In addition to these questions, The British Psychological Society also released in its PTM Framework Publication a list of core human needs according to evidence gathered in their research. I thought I would add them here as well, perhaps as a checklist for you to consider before heading into a therapy session.
I've listed the core needs in question form for your self-evaluation:
Do you experience a sense of justice and fairness within your wider community?
Do you have a sense of security and belonging in your family and social groups?
Are you/were you safe, valued, accepted and loved in your earliest relationships with caregivers?
Can you meet the basic physical and material needs for yourselves and your dependents?
Have you formed intimate relationships and partnerships?
Do you feel valued and effective within family and social roles?
Do you experience and manage a range of emotions?
Are you able to contribute, achieve and meet goals?
Are you able to exercise agency and control in your life?
Do you have a sense of hope, belief, meaning, and purpose in your life?

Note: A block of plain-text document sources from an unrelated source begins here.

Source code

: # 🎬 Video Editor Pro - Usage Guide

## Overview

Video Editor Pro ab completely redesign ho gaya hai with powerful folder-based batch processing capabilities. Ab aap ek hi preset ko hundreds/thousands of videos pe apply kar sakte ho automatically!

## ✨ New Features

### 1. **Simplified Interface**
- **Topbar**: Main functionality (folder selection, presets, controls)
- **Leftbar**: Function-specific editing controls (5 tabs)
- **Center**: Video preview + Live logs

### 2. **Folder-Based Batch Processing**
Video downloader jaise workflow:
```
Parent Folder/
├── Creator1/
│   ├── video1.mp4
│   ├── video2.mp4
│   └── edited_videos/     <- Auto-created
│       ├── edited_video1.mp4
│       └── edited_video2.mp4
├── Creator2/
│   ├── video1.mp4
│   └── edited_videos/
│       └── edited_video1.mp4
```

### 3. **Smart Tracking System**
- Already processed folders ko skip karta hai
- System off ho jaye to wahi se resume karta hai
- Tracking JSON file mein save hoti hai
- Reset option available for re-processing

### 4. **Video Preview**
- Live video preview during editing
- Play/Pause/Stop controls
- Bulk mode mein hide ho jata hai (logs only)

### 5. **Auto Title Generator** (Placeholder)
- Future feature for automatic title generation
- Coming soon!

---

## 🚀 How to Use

In theory, if you are able to answer in the affirmative to this checklist you should also then have "the conditions for [you] to be able to offer [your] children secure and loving early relationships as a basis for optimum physical, emotional, and social development and the capacity to meet their own core needs," thus starting or continuing an inter-generational legacy of wellness.
If you show up to my office with answers to these questions we are ready to dive right in!